PROBLEM REQUIREMENTS
Reproduce each line of the rows below word for word, omitting the pictures.

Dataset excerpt
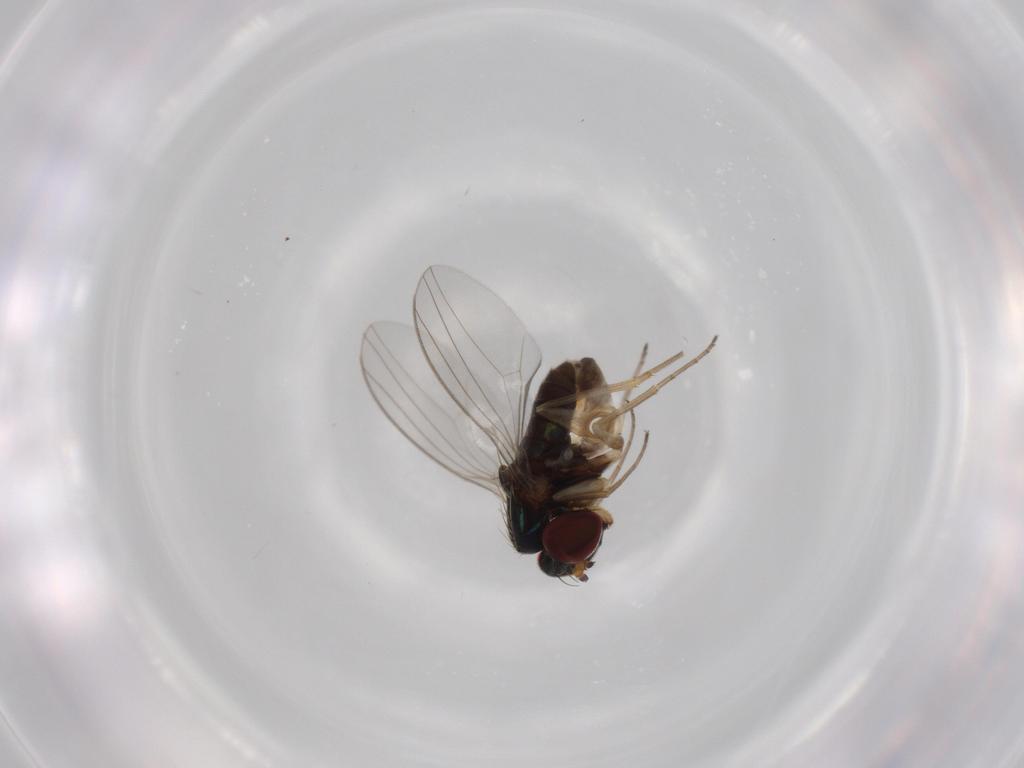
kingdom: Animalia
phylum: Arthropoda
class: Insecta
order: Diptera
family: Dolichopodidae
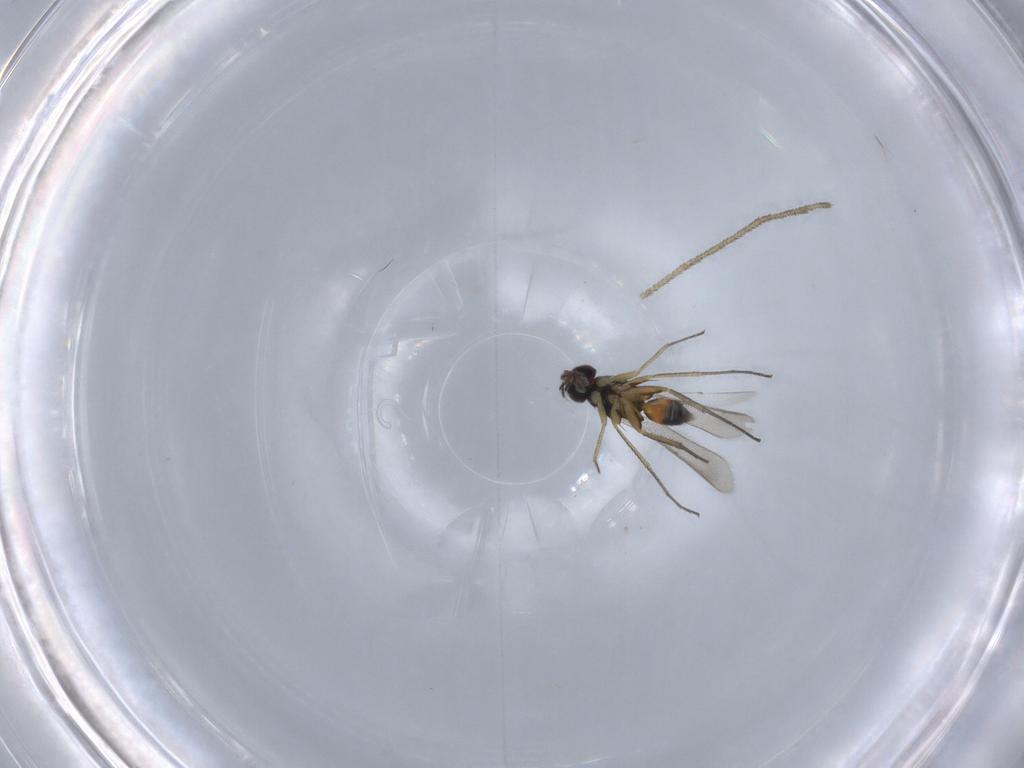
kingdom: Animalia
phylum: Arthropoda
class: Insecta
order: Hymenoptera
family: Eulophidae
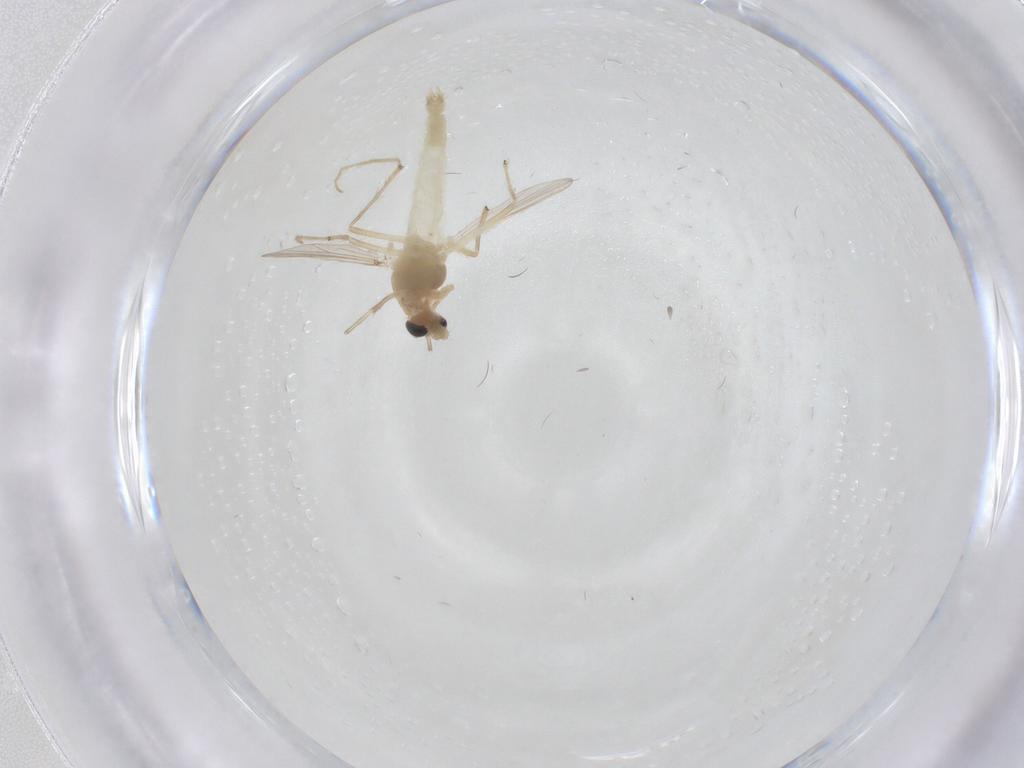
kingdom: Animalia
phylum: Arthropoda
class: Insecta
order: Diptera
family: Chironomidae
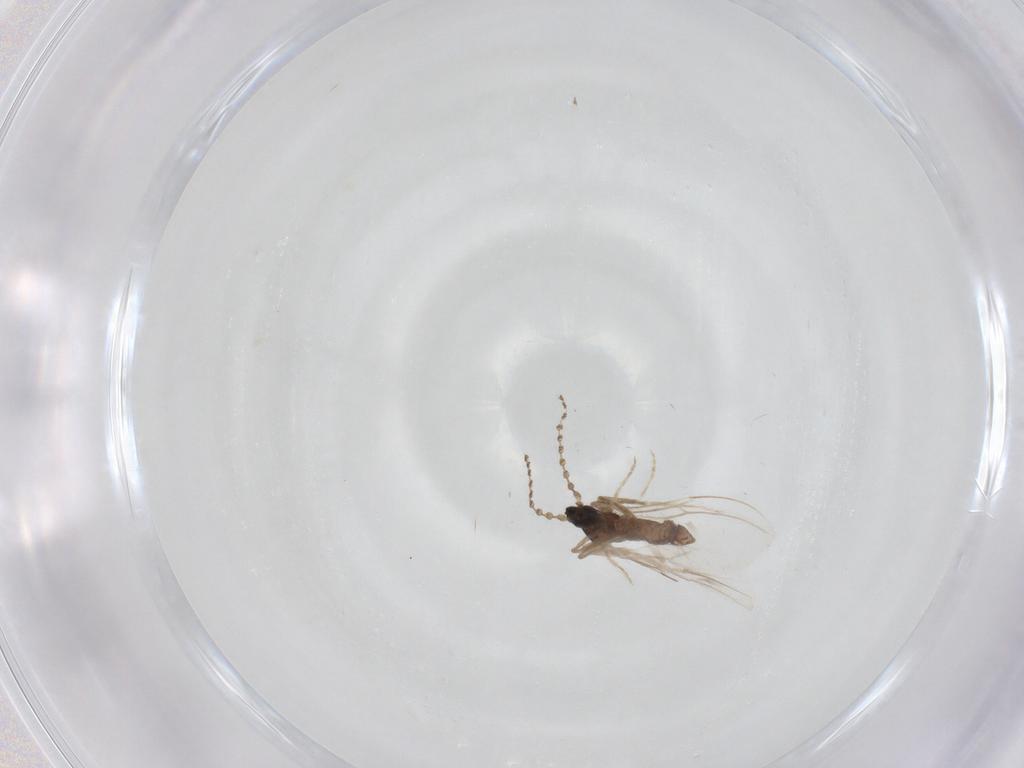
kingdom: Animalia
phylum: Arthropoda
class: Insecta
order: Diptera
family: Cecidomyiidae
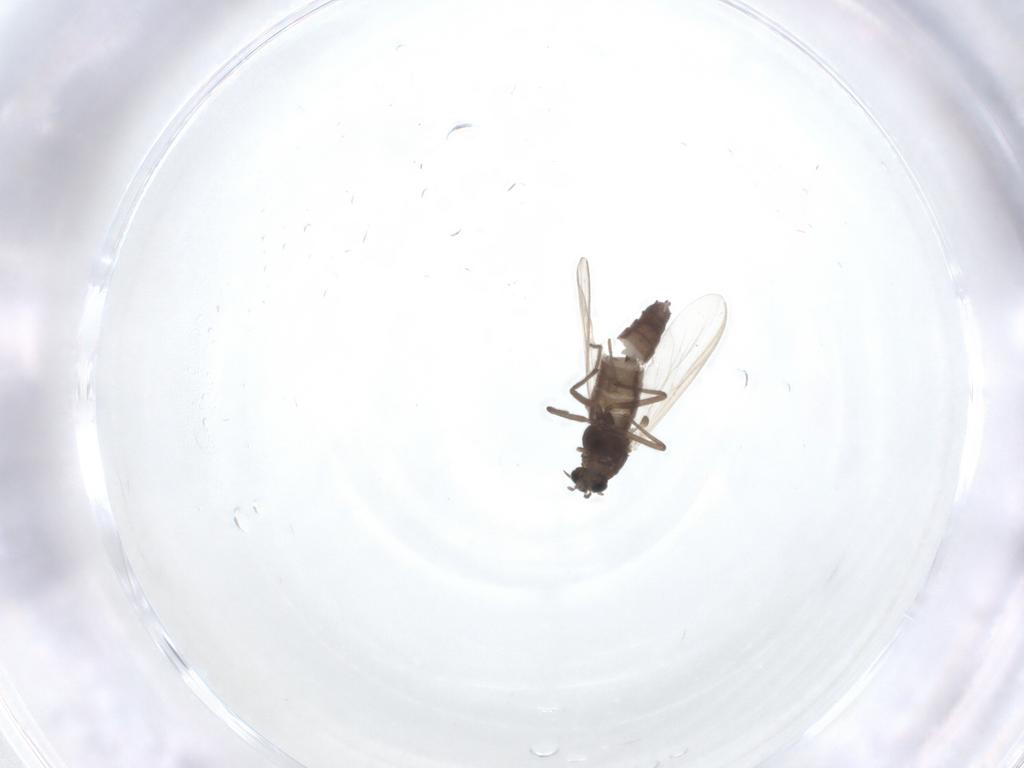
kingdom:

ANSWER FOR THE TASK
kingdom: Animalia
phylum: Arthropoda
class: Insecta
order: Diptera
family: Dolichopodidae
kingdom: Animalia
phylum: Arthropoda
class: Insecta
order: Hymenoptera
family: Eulophidae
kingdom: Animalia
phylum: Arthropoda
class: Insecta
order: Diptera
family: Chironomidae
kingdom: Animalia
phylum: Arthropoda
class: Insecta
order: Diptera
family: Cecidomyiidae
kingdom:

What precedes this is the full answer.